G: So do different members of your group have different specialties?

R: Yeah, I'm the webmaster; Marty, my wife, often has the big picture when we're reading. One of the things we do when we read is follow this format: first we read a passage straight through. Then we'll meander through it and basically figure out what it's saying, without any reference material, and the third and final pass we'll take reference material and ferret out everything we can find that we hadn't turned up yet.

G: How many pages do you get through, typically?

R: Like, one. One a month maybe?

G: So this is going to go on for years.

R: Yeah, I mean I've been all the way through it, on my own, but for our group, yes it will take a long time. Some of the people in the group are in their 60s and so it may not be possible for them to get all the way through the book with us.

G: You were talking, earlier, about the five ginkuses.

R: There are a lot more. For example, the ginkus Issy, is split into seven, and those are split into 28. They're called the Raynbow Girls. These are feminine numbers having to do with the Moon, and menstruation and stuff... and other numbers, there is a whole numerology associated with various characters.

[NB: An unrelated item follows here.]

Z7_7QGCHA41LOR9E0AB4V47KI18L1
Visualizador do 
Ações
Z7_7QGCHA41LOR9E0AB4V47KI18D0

G: OK, well what I wanted to ask you was: Is there a particular ginkus, or sub-ginkus, that you are particularly fascinated by or identify with?

R: Well HCE is the protagonist of the book. He's kind of a "big man" figure. Kind of like a guy who starts stuff, a builder. I kind of tend to be a guy who starts a lot of projects. I started this reading group; I started my game night, Seattle Cosmic, and we're having our 10th anniversary in January. And my book, Mind Performance Hacks. I had to manage a group of contributors for that. And like HCE, I like to think I'm really a big man, but the real power is really ALP, and that's ...[laughs]... the way it works in my relationship with my wife, Marty. And then HCE has two sons, Shem and Shaun, Shem the Penman and Shaun the Postman. Shaun's a jock and Shem's a geek. Most people I know identify much more strongly with Shem.

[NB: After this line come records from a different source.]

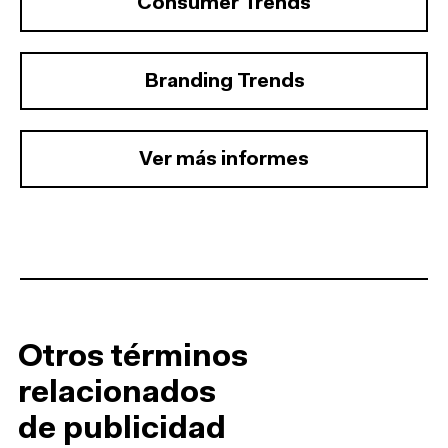
Consumer Trends
Branding Trends
Ver más informes
Otros términos
relacionados
de publicidad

G: How does your ongoing study of Finnegans Wake impact your reading of other works, if at all? Most people have one book they are reading at a time, or maybe a few, but you have this one book, that is just around you, I imagine, even as your reading other books.

R: Finnegans Wake is extremely intertextual. It's the supremely intertextual work. Have you heard the term "transclusion"?

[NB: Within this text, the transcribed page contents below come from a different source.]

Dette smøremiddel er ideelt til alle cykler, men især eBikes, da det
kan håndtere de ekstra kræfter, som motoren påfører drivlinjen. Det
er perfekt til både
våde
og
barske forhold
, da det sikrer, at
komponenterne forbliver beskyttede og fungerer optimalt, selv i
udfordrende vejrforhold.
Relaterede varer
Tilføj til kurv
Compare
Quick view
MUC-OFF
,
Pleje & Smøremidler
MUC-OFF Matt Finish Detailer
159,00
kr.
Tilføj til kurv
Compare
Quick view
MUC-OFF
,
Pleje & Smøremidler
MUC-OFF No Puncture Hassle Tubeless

G: No, but now I'm curious.

R: OK, back before the World Wide Web, Ted Nelson invented hypertext, except he wanted there to be, rather than simple links from one page to another, he wanted it to be that you would include a page inside of another page, and it would kind of suck it in.

G: Did this really exist, or was it just theoretical?

R: This was back in the Sixties so it was mostly theoretical. There is a long sad story of how the World Wide Web, because it was cheaper and easier, beat him to universally-used hyper text. But it is used sometimes in the WWW. Like on Facebook, you will sometimes see another web page within a frame on a Facbook page. And so you can think of that as transclusion. And that's what Finnegans Wake is like. It refers to other books and kind of sucks them in. So for me, The Wake includes the world and the world incudes The Wake. I don't want to get too religious here, but it's almost like the Escher Painting, "Print Gallery." That's what it's like for me to read it.

G: So what do you think about James Joyce? I mean just from what you've told me about him, I infer him to be this extremely comprehensive mystic. Is there anything you can say about his spirituality or personal philosophy?

R: Well, he was really into duality... Shem and Shaun for example... And Issy has a twin.. And HCE and ALP... it's really hard to pin him down, because whatever he says he will also say the opposite.

G: So that's what he believes... in the opposite. Was he religious?

R: He was a mystic, but he was kind of an atheistic mystic.

G: Anything else you want to mention about the book?

R: Well we've been talking about Finnegans Wake as if it's about a pre-funeral gathering, but I want to point out another meaning of the title. You'll notice there is no apostrophe, so perhaps it should be taken as a command: "Finnegans: Wake!"